REQUIRED ACTION:
Nothing but the lines from the line with "ring mcp: (154, 94)" through the end of the data is to be copied, and each is to be copied exactly.

DATA FOR REVIEW:

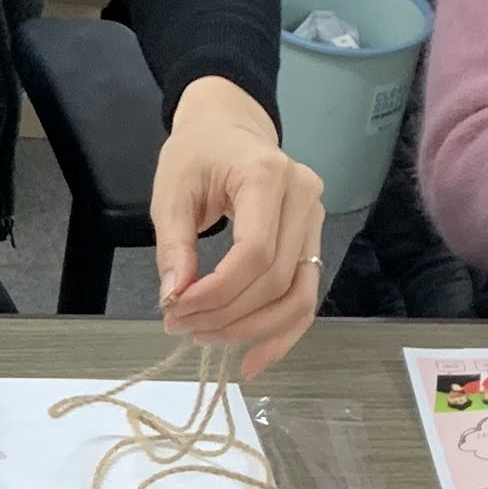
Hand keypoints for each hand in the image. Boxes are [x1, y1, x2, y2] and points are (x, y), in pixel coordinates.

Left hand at [148, 77, 323, 376]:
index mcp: (267, 175)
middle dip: (226, 315)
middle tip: (180, 327)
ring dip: (252, 331)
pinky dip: (282, 334)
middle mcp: (303, 197)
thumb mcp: (171, 192)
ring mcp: (316, 221)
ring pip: (298, 296)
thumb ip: (173, 245)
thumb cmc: (197, 154)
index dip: (217, 291)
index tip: (176, 309)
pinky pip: (306, 298)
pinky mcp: (314, 242)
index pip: (255, 251)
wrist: (229, 128)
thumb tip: (174, 298)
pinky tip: (252, 360)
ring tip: (206, 340)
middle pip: (275, 279)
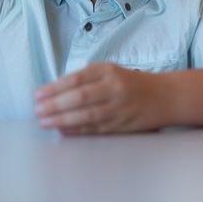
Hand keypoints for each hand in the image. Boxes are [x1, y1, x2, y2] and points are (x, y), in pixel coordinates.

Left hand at [34, 63, 166, 134]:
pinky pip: (96, 128)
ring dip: (62, 120)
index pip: (76, 79)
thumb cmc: (132, 83)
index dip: (54, 88)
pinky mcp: (123, 124)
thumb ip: (86, 79)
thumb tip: (56, 92)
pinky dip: (78, 130)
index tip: (38, 95)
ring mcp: (119, 107)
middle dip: (55, 105)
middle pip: (79, 97)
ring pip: (86, 115)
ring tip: (45, 122)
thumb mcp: (110, 71)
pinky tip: (64, 131)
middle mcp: (114, 87)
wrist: (165, 96)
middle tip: (37, 110)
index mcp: (108, 70)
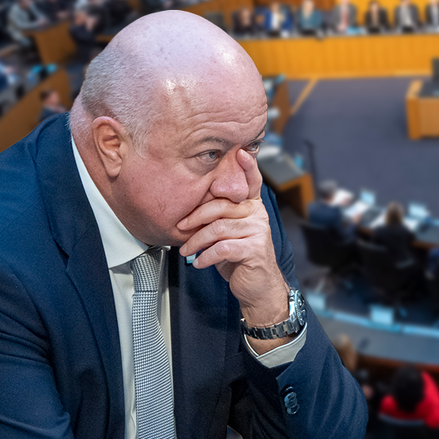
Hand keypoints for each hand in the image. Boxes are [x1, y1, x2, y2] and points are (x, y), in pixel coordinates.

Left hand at [177, 149, 289, 329]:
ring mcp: (258, 231)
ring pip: (218, 228)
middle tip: (180, 227)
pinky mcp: (254, 249)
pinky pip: (222, 248)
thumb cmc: (239, 257)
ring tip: (186, 250)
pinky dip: (206, 256)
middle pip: (221, 206)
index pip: (252, 182)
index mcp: (252, 206)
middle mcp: (257, 214)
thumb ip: (218, 217)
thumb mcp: (228, 233)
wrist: (256, 287)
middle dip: (195, 216)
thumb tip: (190, 210)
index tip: (241, 151)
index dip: (247, 166)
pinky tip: (199, 262)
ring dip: (196, 241)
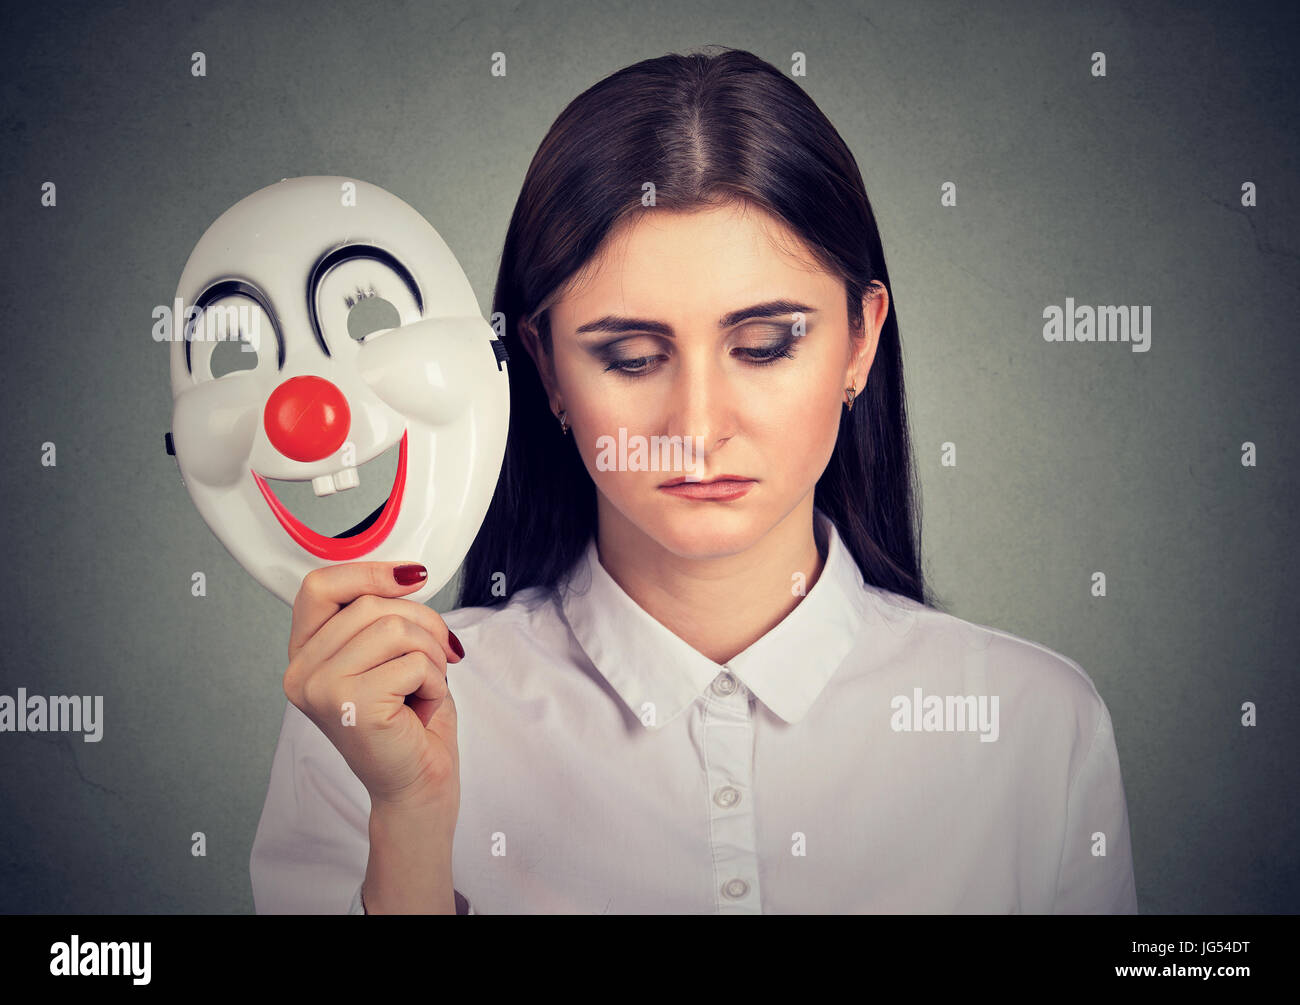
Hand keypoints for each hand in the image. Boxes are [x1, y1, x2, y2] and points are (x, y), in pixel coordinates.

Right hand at [282, 562, 463, 813]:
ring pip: (394, 628)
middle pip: (369, 604)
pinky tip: (422, 706)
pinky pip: (412, 662)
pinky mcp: (351, 706)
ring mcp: (321, 689)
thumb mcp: (387, 653)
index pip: (320, 586)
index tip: (412, 576)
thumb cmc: (408, 720)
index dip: (369, 572)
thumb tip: (406, 572)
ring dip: (431, 653)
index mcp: (305, 653)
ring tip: (426, 684)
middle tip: (440, 653)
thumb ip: (379, 615)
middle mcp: (301, 672)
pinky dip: (435, 681)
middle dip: (423, 622)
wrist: (417, 785)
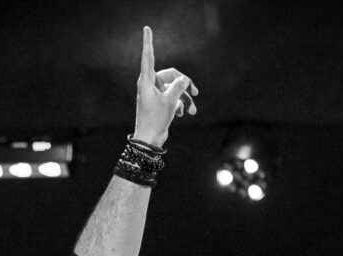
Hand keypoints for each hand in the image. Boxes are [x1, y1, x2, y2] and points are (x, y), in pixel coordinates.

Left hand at [133, 26, 198, 147]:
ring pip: (174, 89)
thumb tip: (185, 79)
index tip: (147, 28)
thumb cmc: (155, 119)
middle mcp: (149, 85)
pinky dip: (179, 105)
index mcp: (147, 81)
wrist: (149, 140)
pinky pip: (172, 98)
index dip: (148, 42)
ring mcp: (154, 94)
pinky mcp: (159, 103)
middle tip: (196, 92)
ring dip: (184, 99)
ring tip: (193, 111)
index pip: (149, 57)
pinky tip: (183, 114)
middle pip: (171, 76)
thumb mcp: (170, 101)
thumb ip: (178, 87)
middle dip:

RESPONSE BELOW:
ring mcp: (154, 94)
pinky mcp: (159, 103)
middle tip: (196, 92)
ring dip: (184, 99)
ring tip: (193, 111)
index pip: (149, 57)
pinky tip: (183, 114)
middle pip: (171, 76)
thumb mcp: (170, 101)
thumb ip: (178, 87)
middle dip:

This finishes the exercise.